Snow Man 目黒蓮、映像業界で欠かせない存在に 『トリリオンゲーム』で際立つ“目の力”

“ハル”目黒蓮の瞳に心を奪われる理由

 無邪気さがにじみつつも、真意が読めない瞳。スクリーンに映る目黒蓮が演じる天王寺陽を見た瞬間、改めてその瞳に心を奪われるのを実感した。

 2023年にドラマ『トリリオンゲーム』(TBS系)を観た時、目黒の瞳の力は、青年漫画らしい型破りな役柄をも物にするのかと、驚かされたのを今でも覚えている。『トリリオンゲーム』は、ビッグコミックスペリオールで連載中の同名漫画が原作の作品。目黒演じる天王寺陽(ハル)と佐野勇人演じる平学(ガク)が、1兆ドルを稼ぐことを目指し、嘘やハッタリ、コミュニケーション力を武器にビジネスの世界を駆け上がる物語だ。

 ドラマでは、AIオンラインショップやソーシャルゲーム、芸能事務所、アニメ制作会社、TV局といったメディア事業など、原作と同じ流れで、時に裏切られ、敵を出し抜き、仲間を増やし、大金を稼いできた。
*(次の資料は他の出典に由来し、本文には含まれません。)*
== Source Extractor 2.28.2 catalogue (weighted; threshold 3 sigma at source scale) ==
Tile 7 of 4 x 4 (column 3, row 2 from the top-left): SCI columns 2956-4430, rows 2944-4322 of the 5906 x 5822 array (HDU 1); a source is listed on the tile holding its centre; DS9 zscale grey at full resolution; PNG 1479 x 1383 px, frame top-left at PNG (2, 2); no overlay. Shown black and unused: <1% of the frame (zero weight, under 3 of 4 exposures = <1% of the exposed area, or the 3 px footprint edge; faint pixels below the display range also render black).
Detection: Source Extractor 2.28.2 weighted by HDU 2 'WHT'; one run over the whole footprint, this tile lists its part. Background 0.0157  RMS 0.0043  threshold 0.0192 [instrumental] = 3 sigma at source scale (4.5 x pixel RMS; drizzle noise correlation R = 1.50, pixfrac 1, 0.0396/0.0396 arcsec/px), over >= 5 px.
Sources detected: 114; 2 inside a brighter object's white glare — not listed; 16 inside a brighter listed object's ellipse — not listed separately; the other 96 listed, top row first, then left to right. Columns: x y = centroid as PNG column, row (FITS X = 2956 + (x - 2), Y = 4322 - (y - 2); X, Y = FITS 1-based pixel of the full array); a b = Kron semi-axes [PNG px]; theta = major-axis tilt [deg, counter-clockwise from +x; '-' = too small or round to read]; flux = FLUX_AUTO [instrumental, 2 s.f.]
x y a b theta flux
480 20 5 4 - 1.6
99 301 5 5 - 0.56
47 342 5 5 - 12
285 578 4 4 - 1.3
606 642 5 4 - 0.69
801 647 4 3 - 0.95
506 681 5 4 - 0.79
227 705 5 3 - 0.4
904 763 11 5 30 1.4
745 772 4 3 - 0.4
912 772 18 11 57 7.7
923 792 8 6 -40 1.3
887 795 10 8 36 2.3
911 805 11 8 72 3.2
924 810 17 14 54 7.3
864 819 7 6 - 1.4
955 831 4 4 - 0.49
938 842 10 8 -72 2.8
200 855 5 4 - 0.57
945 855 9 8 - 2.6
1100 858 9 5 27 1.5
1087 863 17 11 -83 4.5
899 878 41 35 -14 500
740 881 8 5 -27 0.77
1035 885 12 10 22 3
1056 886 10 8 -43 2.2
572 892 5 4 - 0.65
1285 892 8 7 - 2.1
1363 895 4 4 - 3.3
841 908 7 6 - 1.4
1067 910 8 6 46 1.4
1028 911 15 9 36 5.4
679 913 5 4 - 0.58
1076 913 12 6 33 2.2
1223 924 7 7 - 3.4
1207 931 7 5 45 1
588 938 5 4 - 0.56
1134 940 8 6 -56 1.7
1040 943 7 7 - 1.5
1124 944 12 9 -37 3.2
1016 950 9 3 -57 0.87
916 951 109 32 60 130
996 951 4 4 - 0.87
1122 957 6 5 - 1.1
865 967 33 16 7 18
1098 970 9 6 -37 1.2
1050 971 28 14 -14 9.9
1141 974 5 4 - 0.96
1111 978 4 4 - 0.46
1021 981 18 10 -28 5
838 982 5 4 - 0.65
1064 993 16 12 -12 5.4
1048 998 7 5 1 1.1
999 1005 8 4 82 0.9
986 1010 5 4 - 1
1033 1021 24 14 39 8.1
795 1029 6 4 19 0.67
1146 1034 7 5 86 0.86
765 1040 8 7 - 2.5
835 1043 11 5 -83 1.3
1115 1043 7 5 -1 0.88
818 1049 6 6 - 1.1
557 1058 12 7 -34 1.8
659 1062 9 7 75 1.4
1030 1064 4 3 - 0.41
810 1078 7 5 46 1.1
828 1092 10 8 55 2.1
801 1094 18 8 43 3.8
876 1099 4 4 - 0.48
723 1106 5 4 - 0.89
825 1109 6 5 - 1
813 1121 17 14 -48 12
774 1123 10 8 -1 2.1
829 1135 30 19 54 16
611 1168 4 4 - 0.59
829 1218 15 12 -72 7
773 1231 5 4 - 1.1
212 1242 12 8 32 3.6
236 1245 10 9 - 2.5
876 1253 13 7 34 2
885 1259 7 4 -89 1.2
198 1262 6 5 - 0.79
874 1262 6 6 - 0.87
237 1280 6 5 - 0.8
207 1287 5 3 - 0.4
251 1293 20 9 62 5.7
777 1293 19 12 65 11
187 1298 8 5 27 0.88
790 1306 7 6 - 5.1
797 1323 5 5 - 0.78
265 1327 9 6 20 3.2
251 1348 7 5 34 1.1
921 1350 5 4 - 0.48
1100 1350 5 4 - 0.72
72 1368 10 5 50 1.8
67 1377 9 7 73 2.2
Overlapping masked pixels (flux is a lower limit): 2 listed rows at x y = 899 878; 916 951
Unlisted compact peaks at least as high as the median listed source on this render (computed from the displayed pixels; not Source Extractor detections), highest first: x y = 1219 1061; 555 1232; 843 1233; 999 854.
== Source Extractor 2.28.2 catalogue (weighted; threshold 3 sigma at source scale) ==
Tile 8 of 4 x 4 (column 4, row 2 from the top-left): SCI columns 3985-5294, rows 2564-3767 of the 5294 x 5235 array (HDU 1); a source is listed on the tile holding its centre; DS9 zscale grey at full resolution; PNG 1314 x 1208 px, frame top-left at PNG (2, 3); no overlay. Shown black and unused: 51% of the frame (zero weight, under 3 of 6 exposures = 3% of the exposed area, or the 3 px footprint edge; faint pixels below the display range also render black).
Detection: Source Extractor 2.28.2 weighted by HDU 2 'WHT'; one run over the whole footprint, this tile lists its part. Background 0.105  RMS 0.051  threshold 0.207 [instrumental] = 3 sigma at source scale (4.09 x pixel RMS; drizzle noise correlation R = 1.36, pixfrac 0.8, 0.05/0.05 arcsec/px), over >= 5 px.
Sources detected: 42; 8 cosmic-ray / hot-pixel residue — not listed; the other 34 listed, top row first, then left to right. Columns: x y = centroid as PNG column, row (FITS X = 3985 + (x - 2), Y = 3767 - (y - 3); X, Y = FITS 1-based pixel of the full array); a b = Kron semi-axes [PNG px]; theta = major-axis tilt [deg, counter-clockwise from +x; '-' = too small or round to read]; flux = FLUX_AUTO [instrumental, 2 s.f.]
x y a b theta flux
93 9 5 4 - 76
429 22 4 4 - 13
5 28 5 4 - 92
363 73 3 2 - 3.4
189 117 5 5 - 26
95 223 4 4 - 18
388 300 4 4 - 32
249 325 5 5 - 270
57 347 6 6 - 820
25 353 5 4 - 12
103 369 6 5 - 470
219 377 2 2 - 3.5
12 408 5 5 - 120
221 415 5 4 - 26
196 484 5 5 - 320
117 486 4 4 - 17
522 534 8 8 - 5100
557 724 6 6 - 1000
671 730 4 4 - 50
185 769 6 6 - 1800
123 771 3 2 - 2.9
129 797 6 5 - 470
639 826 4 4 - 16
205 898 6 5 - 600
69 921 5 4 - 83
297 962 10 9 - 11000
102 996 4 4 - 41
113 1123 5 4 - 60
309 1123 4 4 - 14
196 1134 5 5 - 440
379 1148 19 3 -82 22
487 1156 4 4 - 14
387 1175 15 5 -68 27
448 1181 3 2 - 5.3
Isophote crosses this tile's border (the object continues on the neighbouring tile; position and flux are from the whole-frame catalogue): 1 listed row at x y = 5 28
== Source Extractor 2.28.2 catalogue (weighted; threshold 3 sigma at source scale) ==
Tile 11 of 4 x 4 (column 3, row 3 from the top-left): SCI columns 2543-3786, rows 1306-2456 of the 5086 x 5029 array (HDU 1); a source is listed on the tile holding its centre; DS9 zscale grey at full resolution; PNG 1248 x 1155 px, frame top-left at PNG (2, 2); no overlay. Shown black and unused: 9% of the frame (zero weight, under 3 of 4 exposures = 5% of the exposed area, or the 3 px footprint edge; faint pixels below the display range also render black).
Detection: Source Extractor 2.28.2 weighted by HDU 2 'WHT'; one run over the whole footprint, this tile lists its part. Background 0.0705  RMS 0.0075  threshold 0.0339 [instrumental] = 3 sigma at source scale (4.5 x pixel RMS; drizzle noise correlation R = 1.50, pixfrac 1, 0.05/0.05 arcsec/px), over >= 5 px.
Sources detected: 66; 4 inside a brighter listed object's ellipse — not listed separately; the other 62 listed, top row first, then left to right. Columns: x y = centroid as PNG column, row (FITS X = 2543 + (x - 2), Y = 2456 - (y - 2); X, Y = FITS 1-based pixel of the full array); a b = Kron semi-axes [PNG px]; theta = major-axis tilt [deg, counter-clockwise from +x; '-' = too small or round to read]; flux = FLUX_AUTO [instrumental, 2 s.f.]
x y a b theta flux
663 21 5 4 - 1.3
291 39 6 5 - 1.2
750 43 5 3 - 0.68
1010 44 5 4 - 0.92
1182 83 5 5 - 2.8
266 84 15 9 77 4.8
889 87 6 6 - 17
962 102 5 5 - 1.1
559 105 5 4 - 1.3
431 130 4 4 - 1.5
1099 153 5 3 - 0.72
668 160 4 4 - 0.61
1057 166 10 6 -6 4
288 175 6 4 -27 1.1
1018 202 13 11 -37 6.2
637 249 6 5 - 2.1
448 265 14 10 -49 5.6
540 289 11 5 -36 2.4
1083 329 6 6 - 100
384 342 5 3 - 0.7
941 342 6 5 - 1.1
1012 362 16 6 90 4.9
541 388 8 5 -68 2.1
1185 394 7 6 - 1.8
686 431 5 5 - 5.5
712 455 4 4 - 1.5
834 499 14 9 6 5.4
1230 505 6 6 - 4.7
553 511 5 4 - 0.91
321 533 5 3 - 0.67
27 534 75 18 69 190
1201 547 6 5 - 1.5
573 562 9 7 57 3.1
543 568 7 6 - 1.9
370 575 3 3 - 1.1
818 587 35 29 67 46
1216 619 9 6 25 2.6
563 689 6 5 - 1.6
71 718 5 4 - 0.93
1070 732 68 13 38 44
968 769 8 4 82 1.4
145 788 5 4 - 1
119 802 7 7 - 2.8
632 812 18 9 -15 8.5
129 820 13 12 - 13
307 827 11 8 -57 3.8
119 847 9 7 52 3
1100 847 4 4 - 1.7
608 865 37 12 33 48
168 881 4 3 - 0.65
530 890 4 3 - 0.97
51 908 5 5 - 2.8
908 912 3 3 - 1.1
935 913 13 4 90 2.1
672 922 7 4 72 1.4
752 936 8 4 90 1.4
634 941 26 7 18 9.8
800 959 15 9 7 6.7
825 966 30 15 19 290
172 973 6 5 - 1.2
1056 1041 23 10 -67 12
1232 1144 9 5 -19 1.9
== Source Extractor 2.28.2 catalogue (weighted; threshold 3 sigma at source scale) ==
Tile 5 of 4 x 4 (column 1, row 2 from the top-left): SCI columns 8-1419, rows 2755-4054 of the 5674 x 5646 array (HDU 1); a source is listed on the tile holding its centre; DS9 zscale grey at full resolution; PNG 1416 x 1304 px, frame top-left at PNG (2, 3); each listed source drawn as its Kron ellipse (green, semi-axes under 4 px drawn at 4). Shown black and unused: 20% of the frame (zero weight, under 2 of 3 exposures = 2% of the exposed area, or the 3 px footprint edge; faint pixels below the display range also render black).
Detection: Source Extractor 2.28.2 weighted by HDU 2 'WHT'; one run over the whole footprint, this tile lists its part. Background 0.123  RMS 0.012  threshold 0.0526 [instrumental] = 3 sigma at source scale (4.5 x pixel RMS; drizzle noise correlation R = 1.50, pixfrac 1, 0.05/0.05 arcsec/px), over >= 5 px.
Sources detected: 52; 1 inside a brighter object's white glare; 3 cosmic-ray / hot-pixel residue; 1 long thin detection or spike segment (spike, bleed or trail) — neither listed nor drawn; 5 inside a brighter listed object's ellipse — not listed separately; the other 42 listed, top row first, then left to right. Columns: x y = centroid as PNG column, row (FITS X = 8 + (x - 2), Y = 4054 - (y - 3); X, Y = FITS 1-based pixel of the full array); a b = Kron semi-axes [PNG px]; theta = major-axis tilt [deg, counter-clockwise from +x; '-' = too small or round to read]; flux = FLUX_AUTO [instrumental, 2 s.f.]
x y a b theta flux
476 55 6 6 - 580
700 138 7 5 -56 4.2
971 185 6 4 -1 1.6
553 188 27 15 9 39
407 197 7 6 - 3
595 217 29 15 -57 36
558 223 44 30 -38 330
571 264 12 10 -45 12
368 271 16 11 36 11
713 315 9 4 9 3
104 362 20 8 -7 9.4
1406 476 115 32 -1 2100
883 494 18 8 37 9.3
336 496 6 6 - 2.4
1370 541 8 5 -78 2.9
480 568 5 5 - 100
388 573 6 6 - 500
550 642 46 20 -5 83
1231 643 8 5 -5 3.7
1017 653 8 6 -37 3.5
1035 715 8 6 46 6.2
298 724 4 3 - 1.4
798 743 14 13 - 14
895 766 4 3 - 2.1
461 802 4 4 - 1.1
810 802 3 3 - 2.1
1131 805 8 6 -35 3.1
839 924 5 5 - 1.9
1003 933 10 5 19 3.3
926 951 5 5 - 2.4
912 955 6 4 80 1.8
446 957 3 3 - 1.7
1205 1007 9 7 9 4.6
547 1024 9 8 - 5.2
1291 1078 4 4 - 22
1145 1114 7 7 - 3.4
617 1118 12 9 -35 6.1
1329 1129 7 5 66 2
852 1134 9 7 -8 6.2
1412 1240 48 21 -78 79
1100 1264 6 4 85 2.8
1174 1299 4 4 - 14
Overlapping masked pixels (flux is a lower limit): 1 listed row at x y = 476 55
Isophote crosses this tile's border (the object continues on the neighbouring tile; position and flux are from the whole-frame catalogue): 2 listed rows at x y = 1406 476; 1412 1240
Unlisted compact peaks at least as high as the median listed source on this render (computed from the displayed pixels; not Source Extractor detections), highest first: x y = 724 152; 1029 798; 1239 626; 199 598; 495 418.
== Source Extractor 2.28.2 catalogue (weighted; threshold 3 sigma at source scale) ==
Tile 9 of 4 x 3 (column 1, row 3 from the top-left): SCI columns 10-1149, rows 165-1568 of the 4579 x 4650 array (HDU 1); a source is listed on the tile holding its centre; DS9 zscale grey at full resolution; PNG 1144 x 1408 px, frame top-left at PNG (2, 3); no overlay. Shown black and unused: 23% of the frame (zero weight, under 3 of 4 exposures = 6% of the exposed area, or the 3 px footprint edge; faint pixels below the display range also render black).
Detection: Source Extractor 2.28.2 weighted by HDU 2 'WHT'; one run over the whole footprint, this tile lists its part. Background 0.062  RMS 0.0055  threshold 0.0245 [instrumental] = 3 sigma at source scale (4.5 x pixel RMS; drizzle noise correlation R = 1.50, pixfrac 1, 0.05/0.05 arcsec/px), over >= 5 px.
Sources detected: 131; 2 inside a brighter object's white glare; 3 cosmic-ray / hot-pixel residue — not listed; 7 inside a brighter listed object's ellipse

劇場版で描かれるカジノ編は、原案を担当する稲垣理一郎監修の元制作された、原作にはない完全オリジナルストーリーだ。日本初のカジノを建設するべく、ハルとガクが奔走する。

 特筆したいのは、やはりハルを演じる目黒が持つ目の力だ。ハルは持ち前のコミュニケーション力で、カジノ建設予定地の住民たちと仲を深めていくのだが、住人たちの前で心底楽しそうな笑顔を見せていても、真意が読み取れない。しかし、自分のワガママを通して、自分だけが得をしようとするエゴがチラつくわけでもない。お金のためだとしても、この人を信じたら、明るい未来があるのかもしれないと思わせる力がある。

 ハルは設定上は分かりやすいが、演じるのは極めて難しいキャラクターだ。笑顔で人を懐柔しつつも、その心の内は読ませない。でもどこか魅力的。そして、ハルのハッタリ力や人を惹きつける存在感にも説得力を出さなければならない。目黒本人が持つ凛々しい顔つきと、人懐っこいタレ目が際立つ笑顔のギャップ、普段よりも抑揚や響きを付けた中低音ボイスがあるからこそ、ハルという非現実なキャラクターをリアルに落とし込めている。ハルを存在させるために、使えるものは全て使って表現するという意気込みが感じられる。特に、劇場版ではドラマ版以上にアクションシーンが多く、見どころの一つ。ハルの大胆さやスマートさが際立つ身体表現にも注目だ。